Regie: Andreas Müller • Simon Guy Fässler • Marcel Bächtiger
Land: Schweiz
Jahr: 2023
Verleih: Frenetic Films

Es ist ein Film über Menschen, die eigentlich lieber im Verborgenen bleiben: «Ruäch» zeichnet die Reise dreier Filmemacher nach, die sich auf einen Streifzug durch das jenische Europa begeben – und dabei berührenden Geschichten begegnen.

Etwa eine halbe Million Jenische lebt heute in Europa – die meisten von ihnen in der Schweiz, Deutschland und Österreich. Für die Mehrheitsgesellschaft bleiben sie grösstenteils unsichtbar, versuchen, eine eigene Kultur und eine eigene Lebensweise zu bewahren. Mit der Unterstützung eines jenischen Freundes haben sich die Regisseure Andreas Müller, Simon Guy Fässler und Marcel Bächtiger auf die Suche nach Einblicken gemacht.
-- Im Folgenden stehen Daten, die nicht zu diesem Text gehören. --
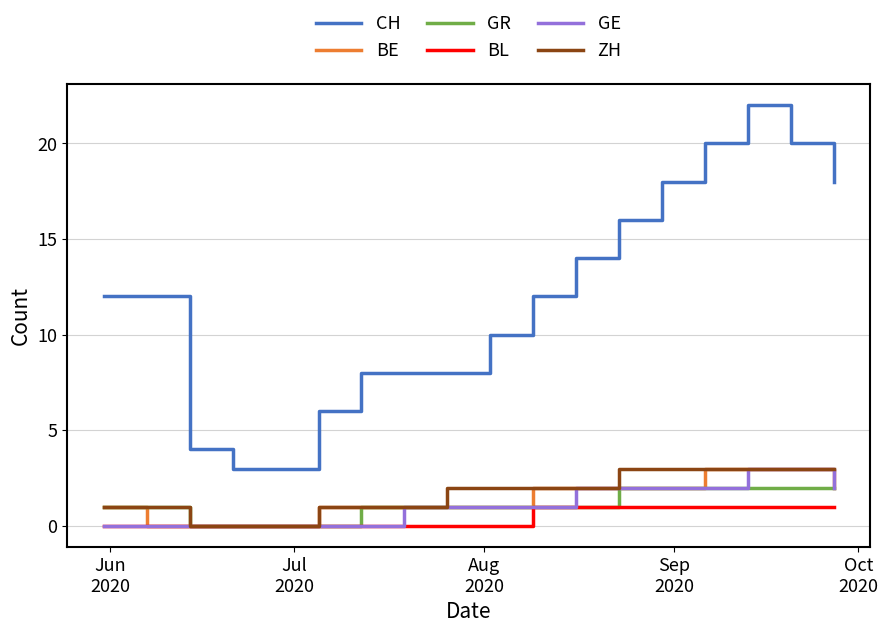

Which series has the largest range (max minus min)?

CH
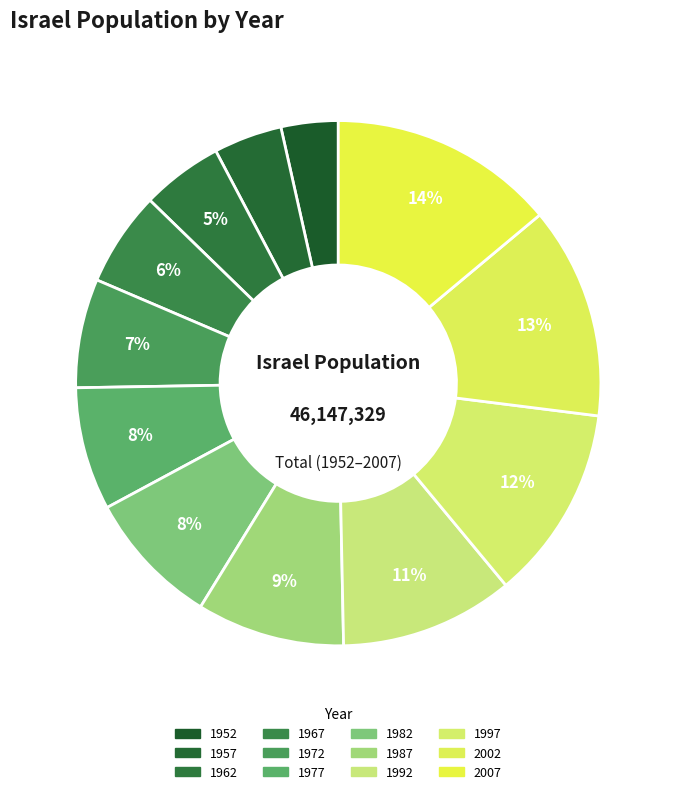

Is it true that 1962 is 5% of the pie?

True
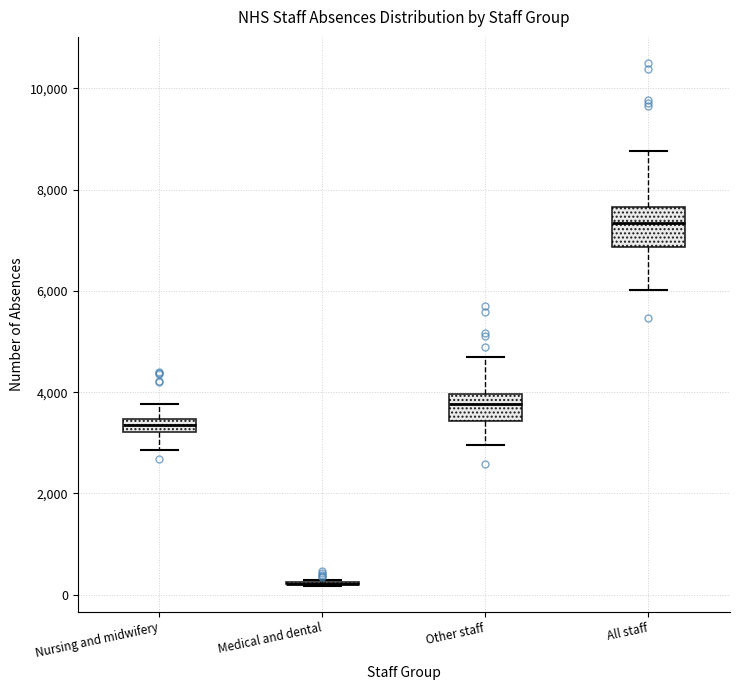

Which box is the tallest, from its lower edge to its upper edge?

All staff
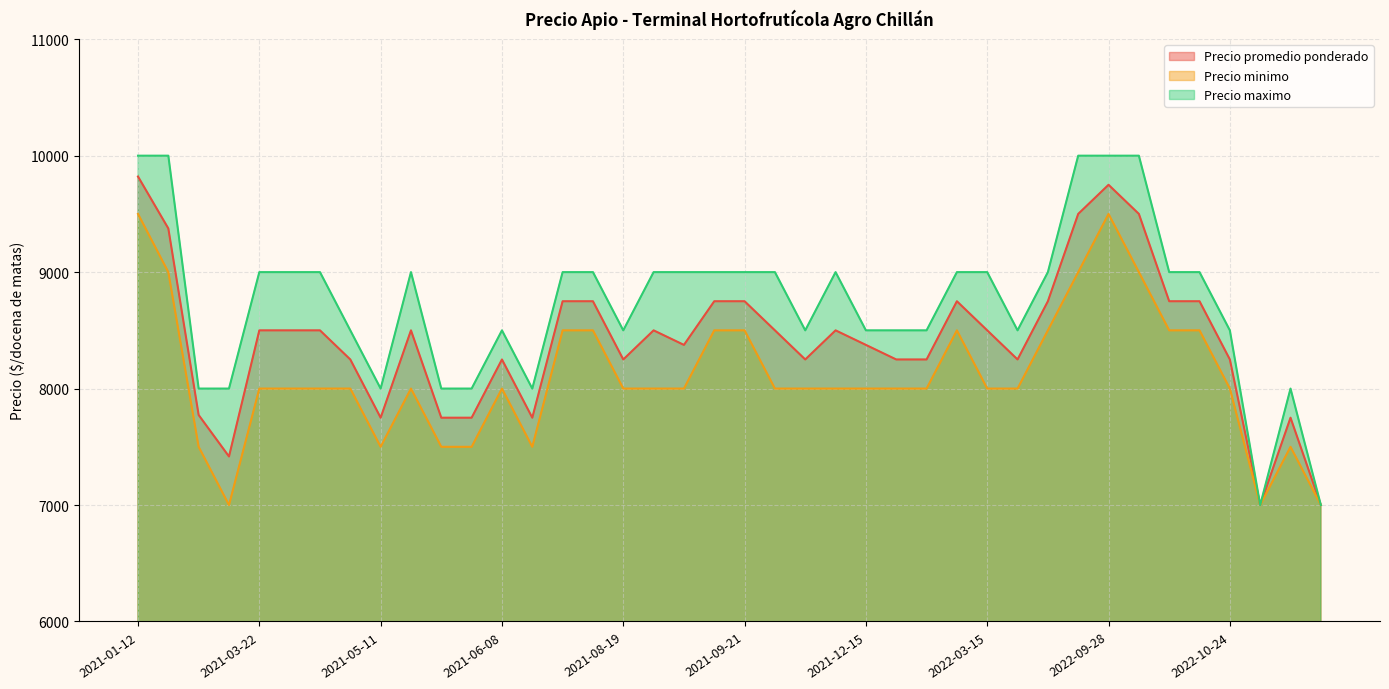

Which series has the largest total across all categories?

Precio maximo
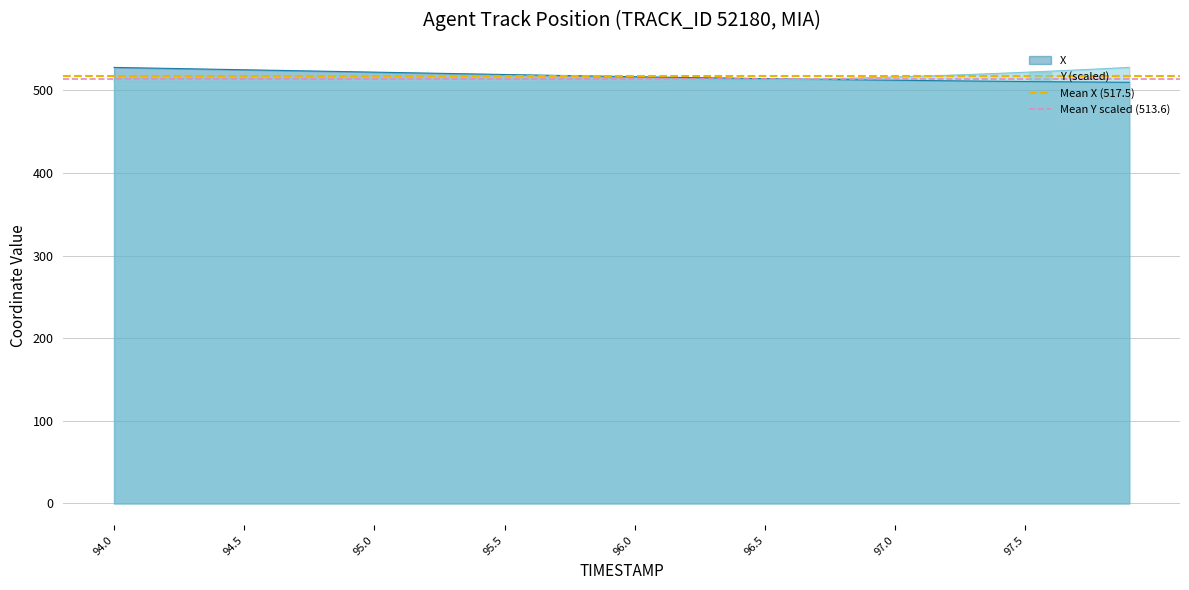

The X series shows 889.8 at 94.5. True or false?

False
So begegnen sie Lisbeth, einer Frau, die ein Garant für gute Sprüche ist. Aufgewachsen im Albulatal, erzählt sie vom berüchtigten «Hilfswerk» der Pro Juventute, das damals Kinder entführt und fremdplatziert hatte. Sie selbst wurde bei einem Arztbesuch ohne ihr Wissen sterilisiert. Da ist Isabelle, die sich in Annemasse seit Jahrzehnten gegen die Stadtverwaltung wehrt und später einen persönlichen Schicksalsschlag erleidet; oder Manuel, der mit seiner Familie in Kärnten lebt und seinen Kindern das Wissen der Jenischen weitergibt. Es sind diese Porträts, die deutlich machen, weshalb die Jenischen unter sich bleiben. Ihre Geschichte ist die Geschichte einer langen Diskriminierung, die viel zu wenig im kollektiven Bewusstsein verankert ist.

Diese steht allerdings nicht im Zentrum des Films. Den roten Faden bildet vielmehr die eigene Reise der Regisseure durch Frankreich, die Schweiz und Österreich. Sie stellen die Menschen, denen sie begegnen, und deren Gegenwart ins Zentrum. Die gesammelten Szenen wurden, lose chronologisch zusammengeschnitten, zu einem Ganzen verwebt. Das mag über eine Laufzeit von gut zwei Stunden manchmal etwas unfokussiert wirken und mehr Tiefe vermissen. Aber drei Ruäche, die sich während sieben Jahren den Jenischen annähern – das ist schon was.